On Oct. 12, He Xiaojun, director of the Guangdong Local Financial Supervision and Administration Bureau, said at the Lingnan Forum that he helped to make a proposal about establishing an offshore yuan-denominated stock exchange in Macao.
According to He, the plan has already been submitted to authorities in Beijing for review and it could possibly be part of the gifts from the Central Government to celebrate the 20th anniversary of Macao’s return to the motherland, which will fall on Dec. 20.

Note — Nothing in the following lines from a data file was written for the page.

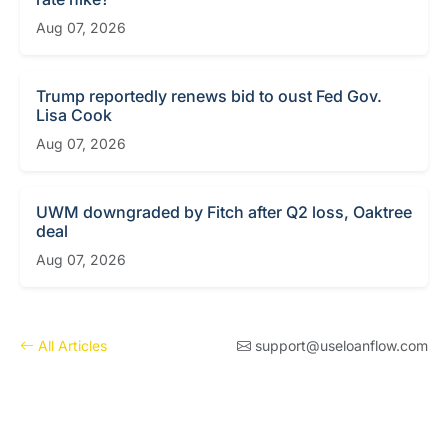
Aug 07, 2026
Trump reportedly renews bid to oust Fed Gov.
Lisa Cook
Aug 07, 2026
UWM downgraded by Fitch after Q2 loss, Oaktree
deal
Aug 07, 2026
All Articles
support@useloanflow.com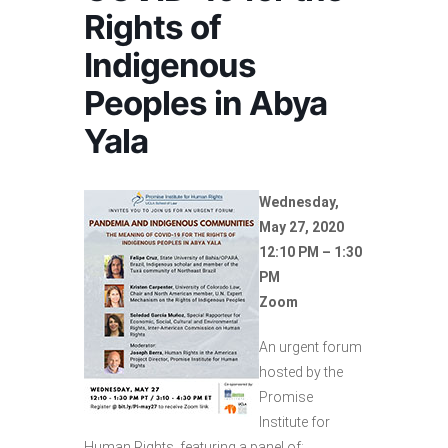
Rights of
Indigenous
Peoples in Abya
Yala
Wednesday,
May 27, 2020
12:10 PM – 1:30
PM
Zoom
An urgent forum
hosted by the
Promise
Institute for
Human Rights, featuring a panel of: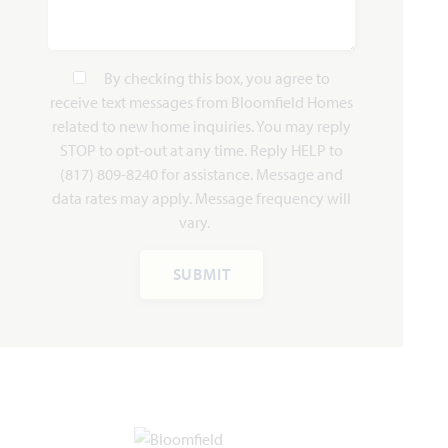
By checking this box, you agree to
receive text messages from Bloomfield Homes
related to new home inquiries. You may reply
STOP to opt-out at any time. Reply HELP to
(817) 809-8240 for assistance. Message and
data rates may apply. Message frequency will
vary.
SUBMIT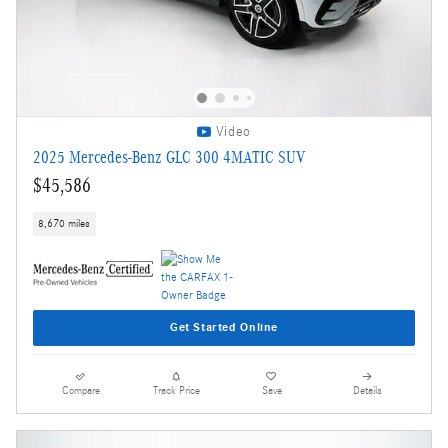
Video
2025 Mercedes-Benz GLC 300 4MATIC SUV
$45,586
8,670 miles
Get Started Online
Compare
Track Price
Save
Details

Since there are already two stock exchanges within the Guangdong-Hong Kong-Macao Greater Bay Area, such words have aroused strong curiosity and wild guesses from home and abroad. The Monetary Authority of Macao on Oct. 13 confirmed in a statement that a feasibility study on the proposal was being conducted by an international consultancy company.
In my point of view, setting up a yuan-denominated stock exchange in Macao can serve many purposes.

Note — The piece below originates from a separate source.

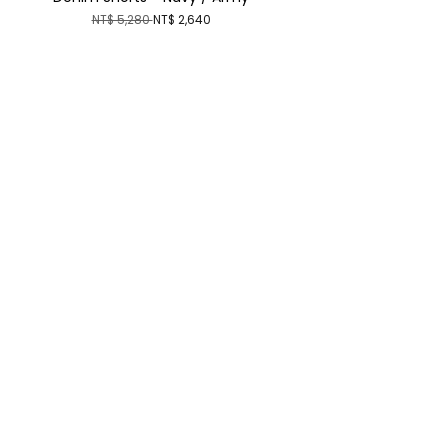
NT$ 5,280
NT$ 2,640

Firstly, such a stock market will facilitate Macao to diversify and even transform its long-existing one-dimensional economic structure, which is mainly reliant on the gambling industry. According to statistics, the GDP of Macao was US$54.5 billion in 2018, and about 85 percent of the SAR government’s revenue comes from the gambling industry. Employment in the sector accounts for one-third of its total work force. Frankly speaking, without the help of the Central Government and other cities within the bay area cluster, it is virtually impossible for Macao to adjust and upgrade its industrial structure on its own.
Secondly, the stock market in Macao can complement the two other bourses in Hong Kong and Shenzhen. As one of the strongest economic powerhouses in China, Guangdong now has more than 600 listed companies, but it accounts for only 1.3 percent of a total of 45,000 national-level high-tech companies in the province. This means that the existing Chinese stock exchanges cannot meet the demands of those Guangdong companies which are on the queuing list of going public. Under these circumstances, Macao is expected to set up a NASDAQ-style bourse to help more qualified Guangdong enterprises get listed as quickly as possible.

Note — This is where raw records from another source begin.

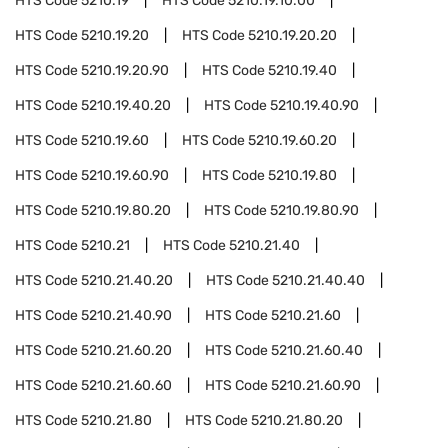
HTS Code
5210.19
HTS Code
5210.19.10.00
HTS Code
5210.19.20
HTS Code
5210.19.20.20
HTS Code
5210.19.20.90
HTS Code
5210.19.40
HTS Code
5210.19.40.20
HTS Code
5210.19.40.90
HTS Code
5210.19.60
HTS Code
5210.19.60.20
HTS Code
5210.19.60.90
HTS Code
5210.19.80
HTS Code
5210.19.80.20
HTS Code
5210.19.80.90
HTS Code
5210.21
HTS Code
5210.21.40
HTS Code
5210.21.40.20
HTS Code
5210.21.40.40
HTS Code
5210.21.40.90
HTS Code
5210.21.60
HTS Code
5210.21.60.20
HTS Code
5210.21.60.40
HTS Code
5210.21.60.60
HTS Code
5210.21.60.90
HTS Code
5210.21.80
HTS Code
5210.21.80.20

Thirdly, different from the Hong Kong bourse, which mainly attracts investments from Britain and the United States, Macao’s legal system is basically built on the Portuguese and the continental European laws, thus showing great appeal to capital and enterprises from Europe and South America. If the Macao bourse really becomes a reality in the near future, it will greatly enhance China’s diplomatic relations and economic ties with these regions.
Despite the fact that setting up an offshore yuan-denominated bourse in Macao is feasible and promising, the road is surely uneasy and even uneven. The casino industry is so deeply rooted in the city and it is very hard to change the minds and life style of local people. Meanwhile, Macao is in great need of talent and qualified financial and legal experts who can build and operate a bourse. Considering Macao’s total land area of about 32 square kilometers, the city’s ability to accommodate visitors is very limited. It is also difficult for the city to encourage and maintain long-haul flights given its small market size.
More importantly, it is tough for Macao to differentiate its future bourse from the other two strong stock exchanges within the bay area and find its own competitive and sustainable edges. Hong Kong is undoubtedly one of the largest financial centers in the world, while the status of the Shenzhen bourse is also rising quickly with the improvement of the city’s comprehensive strength and the Central Government’s determination to build Shenzhen into a socialist pilot demonstration zone for modern China.
(The author is the editor-in-chief of the Shenzhen Daily with a Ph.D. from the Journalism and Communication School of Wuhan University.)